**TUGAS 1**
Sebutkan semua hal yang menurut teks tentang Sodom "kita bisa" lakukan, masing-masing sesuai kata kerja yang mengikuti frasa itu.
--- TEKS SUMBER ---
Setelah Sodom Berulang Kali Memusuhi dan Menentang-Nya, Tuhan Sepenuhnya Menghancurkannya
Sekarang, setelah kita memiliki pemahaman umum tentang watak benar Tuhan, kita bisa kembali memusatkan perhatian pada kota Sodom—tempat yang Tuhan pandang sebagai kota dosa. Dengan memahami esensi kota ini, kita bisa mengerti alasan Tuhan ingin menghancurkannya dan mengapa Dia menghancurkannya sampai habis. Dari sini, kita bisa mengenal watak benar Tuhan.
--- ENTRI ---
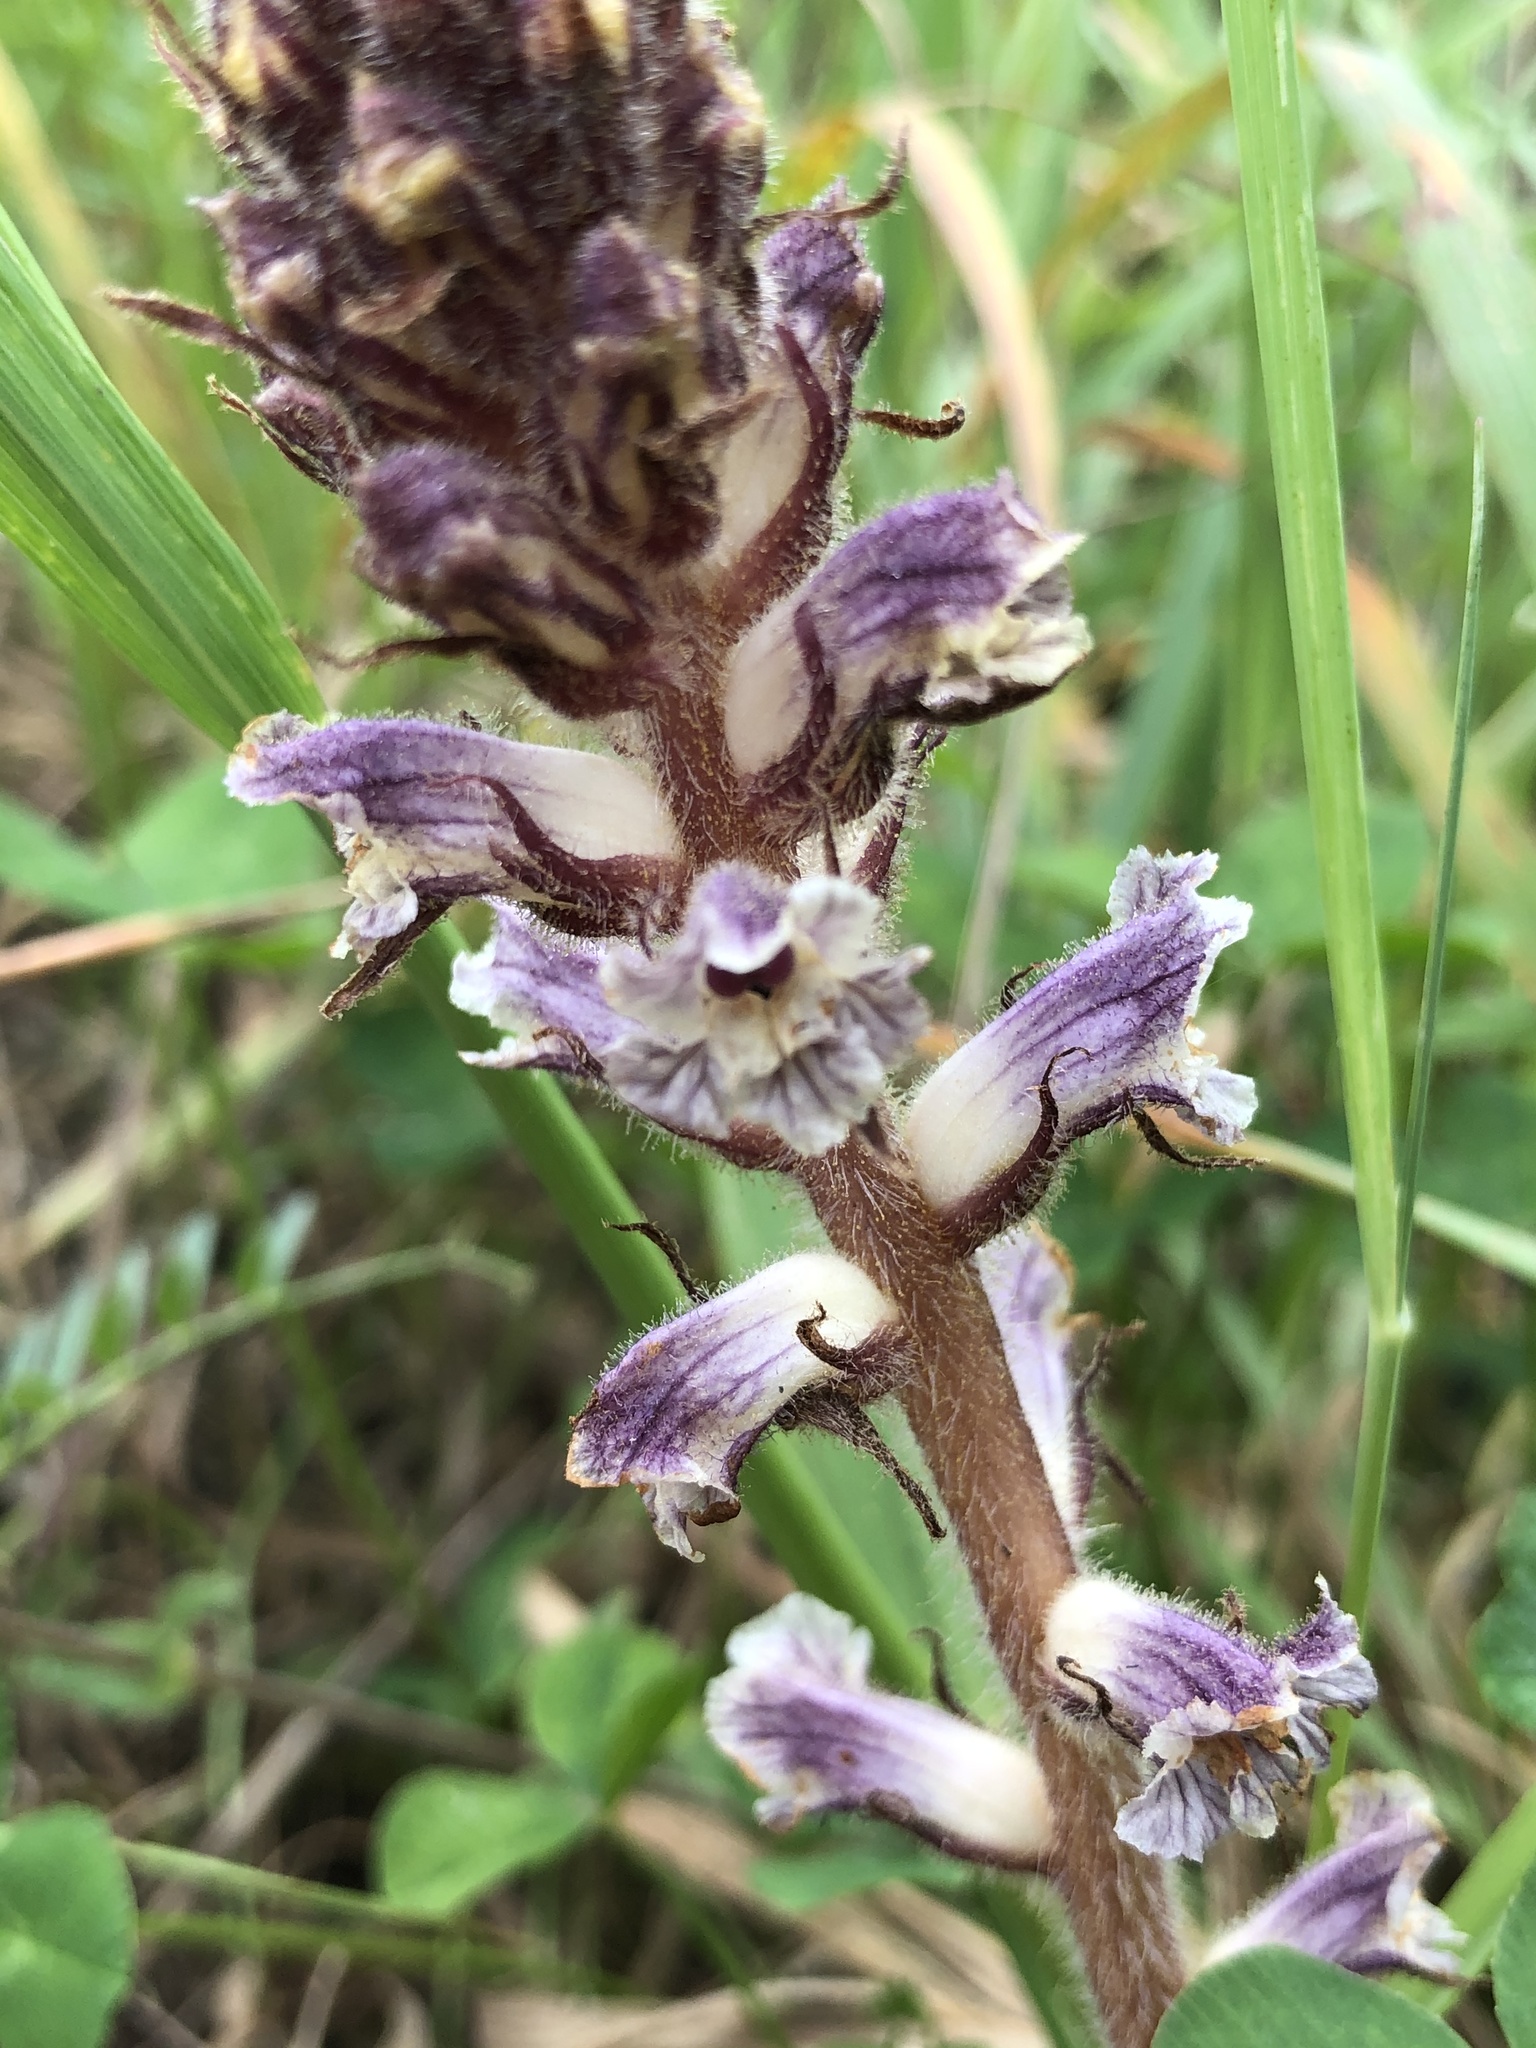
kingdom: Plantae
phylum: Tracheophyta
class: Magnoliopsida
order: Lamiales
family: Orobanchaceae
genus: Orobanche
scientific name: Orobanche minor
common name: Common broomrape
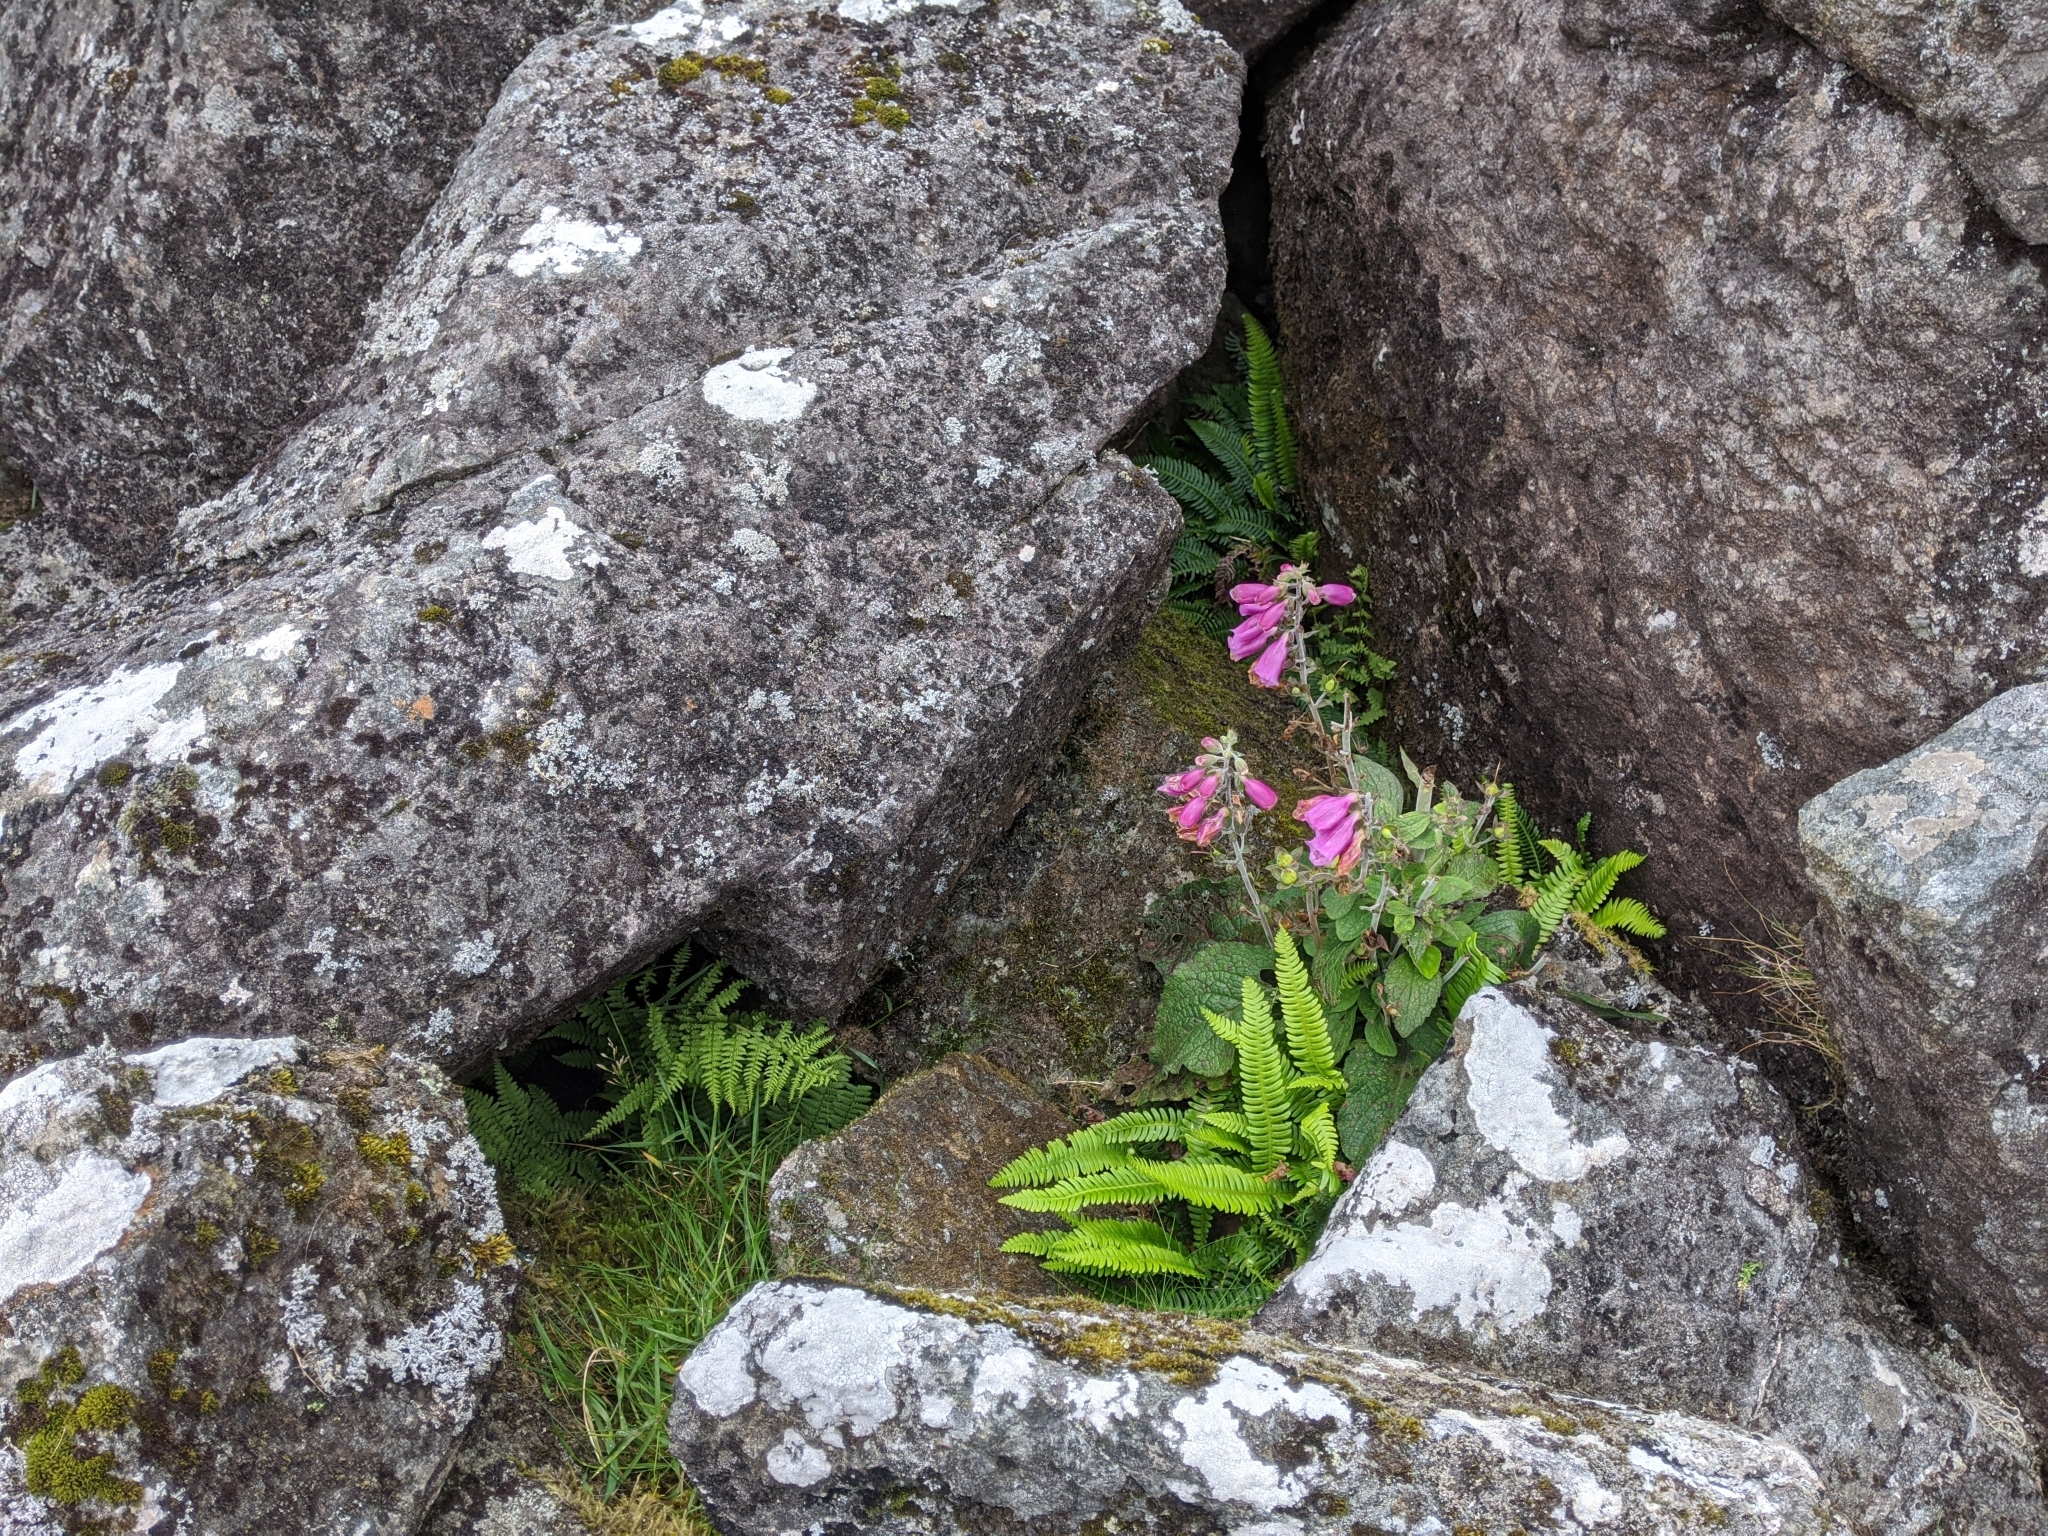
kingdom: Plantae
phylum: Tracheophyta
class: Magnoliopsida
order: Lamiales
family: Plantaginaceae
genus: Digitalis
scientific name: Digitalis purpurea
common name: Foxglove
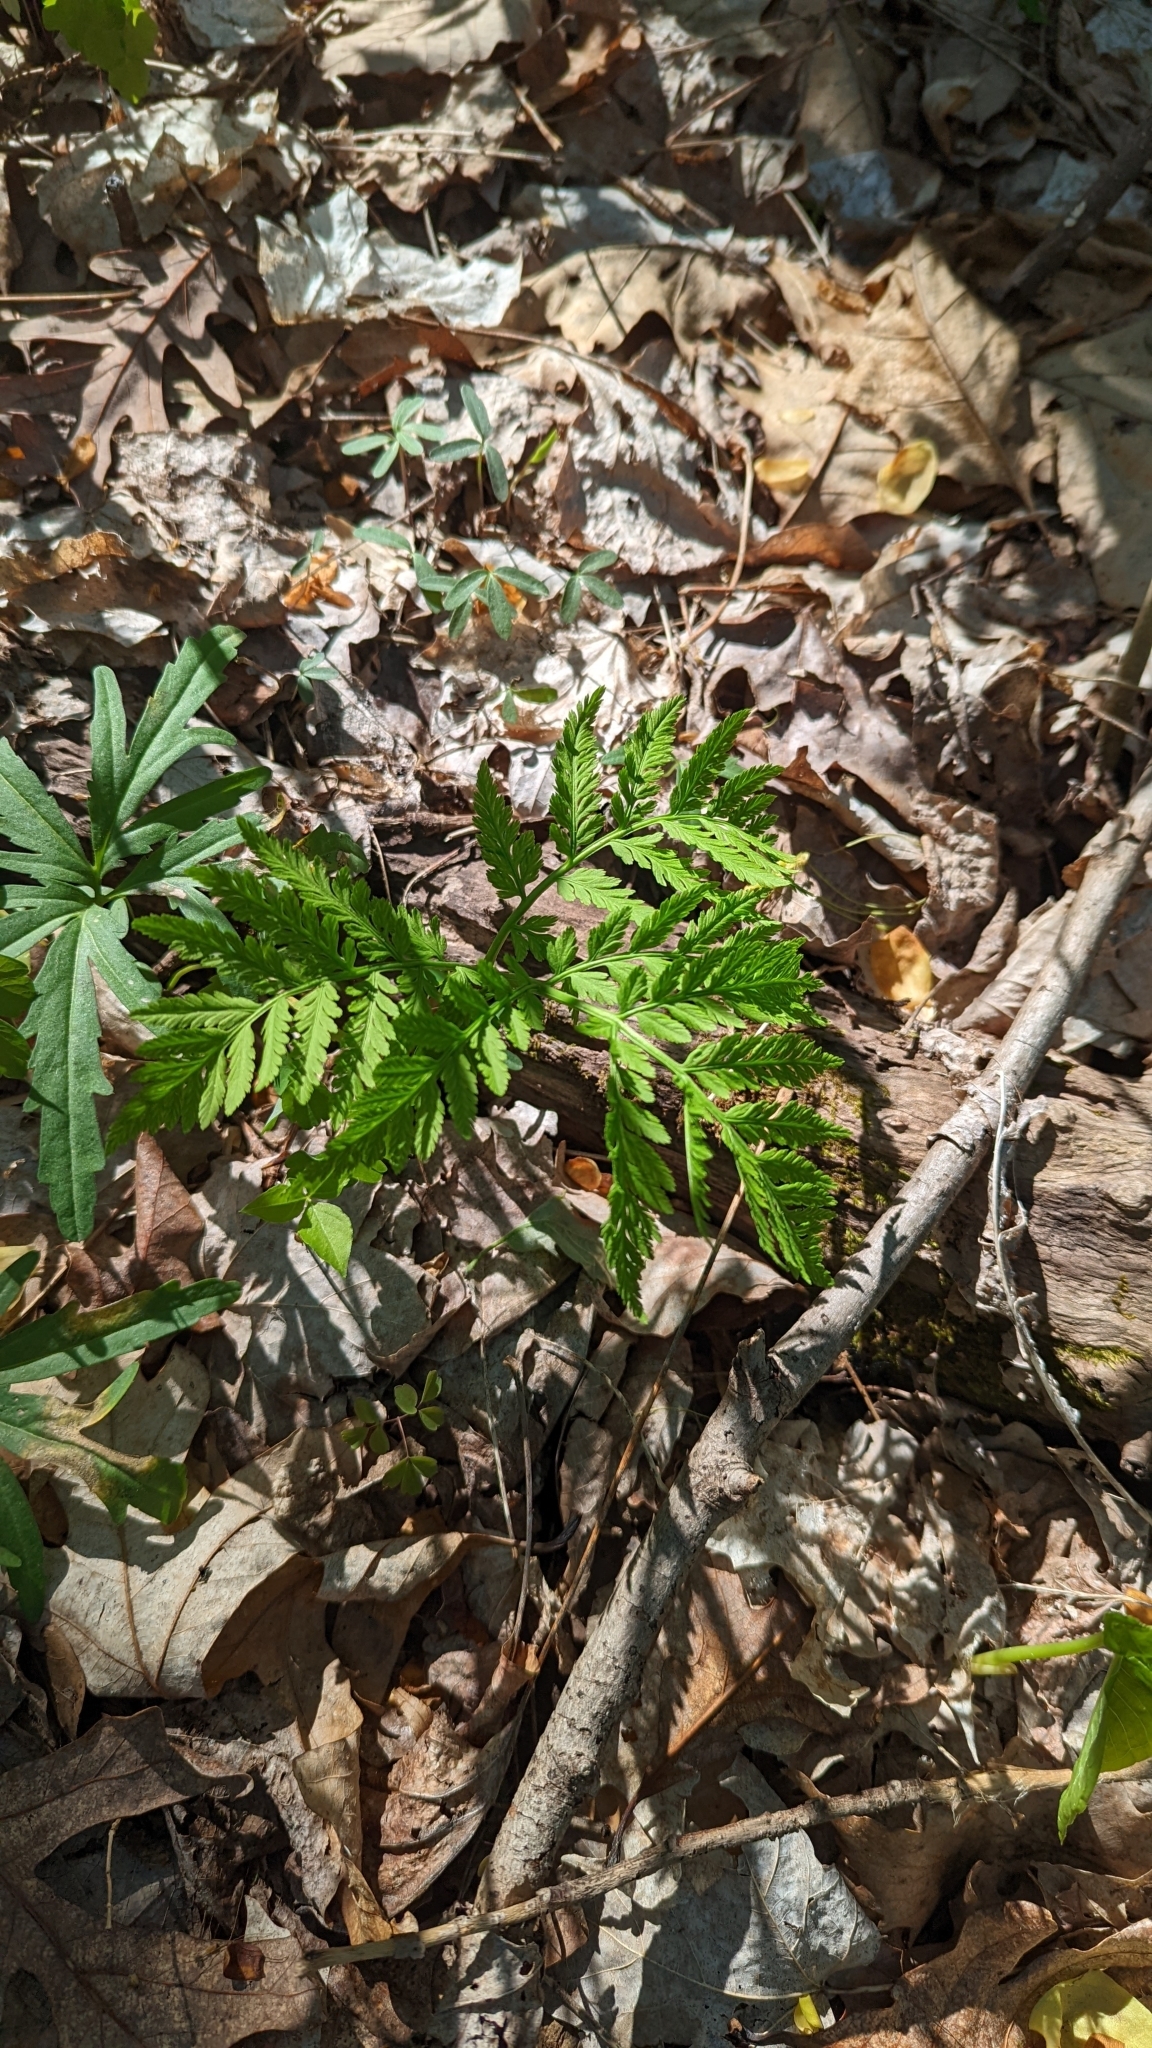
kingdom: Plantae
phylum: Tracheophyta
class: Polypodiopsida
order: Ophioglossales
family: Ophioglossaceae
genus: Botrypus
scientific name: Botrypus virginianus
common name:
---
**TUGAS 2**
Salin ulang bagian entri mulai dari awal entri sampai baris yang memuat "family: Plantaginaceae", termasuk baris itu sendiri. Jangan sertakan gambarnya.

**JAWABAN LATIHAN 1**
- Kembali memusatkan perhatian pada kota Sodom
- Mengerti alasan Tuhan ingin menghancurkannya dan mengapa Dia menghancurkannya sampai habis
- Mengenal watak benar Tuhan

**JAWABAN LATIHAN 2**
kingdom: Plantae
phylum: Tracheophyta
class: Magnoliopsida
order: Lamiales
family: Orobanchaceae
genus: Orobanche
scientific name: Orobanche minor
common name: Common broomrape
kingdom: Plantae
phylum: Tracheophyta
class: Magnoliopsida
order: Lamiales
family: Plantaginaceae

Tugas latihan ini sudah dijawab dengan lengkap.